His attention is now focused on three areas, all of which involve using rAAV technology:
- The connection between DNA recombination and immunity in humans. When immunity is functioning normally, DNA makes site-specific rearrangements to protect the host from bacteria, viruses and tumor cells. But some people are born without this ability, which makes them extremely vulnerable to opportunistic infections and disease.

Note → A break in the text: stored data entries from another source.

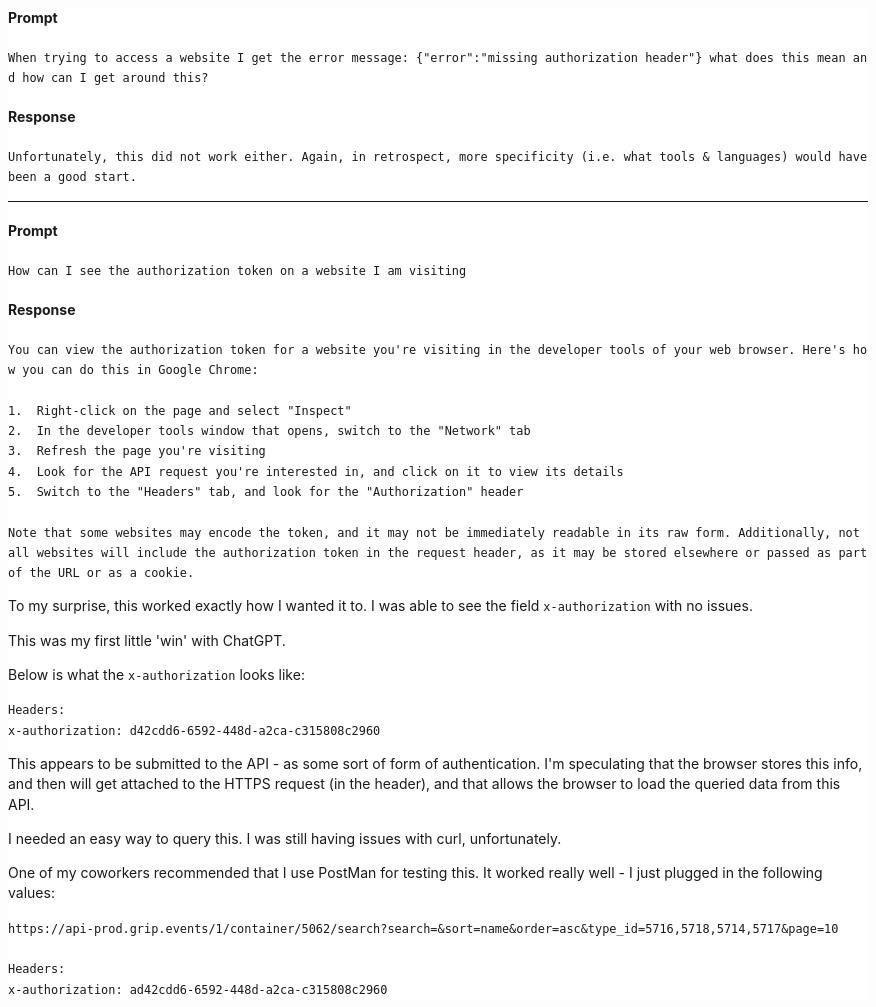 #### Prompt
```
When trying to access a website I get the error message: {"error":"missing authorization header"} what does this mean and how can I get around this?
```

#### Response
```
Unfortunately, this did not work either. Again, in retrospect, more specificity (i.e. what tools & languages) would have been a good start.
```
____

#### Prompt
```
How can I see the authorization token on a website I am visiting
```

#### Response
```
You can view the authorization token for a website you're visiting in the developer tools of your web browser. Here's how you can do this in Google Chrome:

1.  Right-click on the page and select "Inspect"
2.  In the developer tools window that opens, switch to the "Network" tab
3.  Refresh the page you're visiting
4.  Look for the API request you're interested in, and click on it to view its details
5.  Switch to the "Headers" tab, and look for the "Authorization" header

Note that some websites may encode the token, and it may not be immediately readable in its raw form. Additionally, not all websites will include the authorization token in the request header, as it may be stored elsewhere or passed as part of the URL or as a cookie.
```

To my surprise, this worked exactly how I wanted it to. I was able to see the field `x-authorization` with no issues.

This was my first little 'win' with ChatGPT.


Below is what the `x-authorization` looks like:

```
Headers:
x-authorization: d42cdd6-6592-448d-a2ca-c315808c2960
```

This appears to be submitted to the API - as some sort of form of authentication. I'm speculating that the browser stores this info, and then will get attached to the HTTPS request (in the header), and that allows the browser to load the queried data from this API.

I needed an easy way to query this. I was still having issues with curl, unfortunately.

One of my coworkers recommended that I use PostMan for testing this. It worked really well - I just plugged in the following values:
```
https://api-prod.grip.events/1/container/5062/search?search=&sort=name&order=asc&type_id=5716,5718,5714,5717&page=10

Headers:
x-authorization: ad42cdd6-6592-448d-a2ca-c315808c2960
```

- The repair of double-stranded DNA breaks caused by radiation treatments for cancer patients. The C-NHEJ gene family repairs double-stranded breaks resulting from the radiation exposures used during cancer therapy. Hendrickson is seeking to understand how C-NHEJ regulates this process and to ultimately use that knowledge to protect cancer patients from side-effects of radiation.
- How C-NHEJ knows how to skip telomeres. Telomeres are natural double-stranded breaks that occur at the ends of chromosomes. Paradoxically, C-NHEJ is required for normal telomere maintenance, a process that is critical for genomic stability. How C-NHEJ “knows” that a telomere is a double-strand break that needs to be maintained and not repaired is unknown. Understanding how this discrimination works might help improve or restore DNA repair mechanisms in situations where they are needed.
“I have always considered myself a very basic research scientist and as such I have never really expected to see our research results make their way expeditiously into the clinic or industry,” Hendrickson says. “In the past five years, however, my laboratory has developed a biotechnology component that is almost entrepreneurial in nature. This aspect has been very unexpected, but actually quite rewarding—both for my own laboratory and for the University of Minnesota—and for that I’m exceedingly grateful.”
In short, “life is good” in the Hendrickson lab, thanks to a “truly wimpy” virus that hitchhikes on common cold viruses.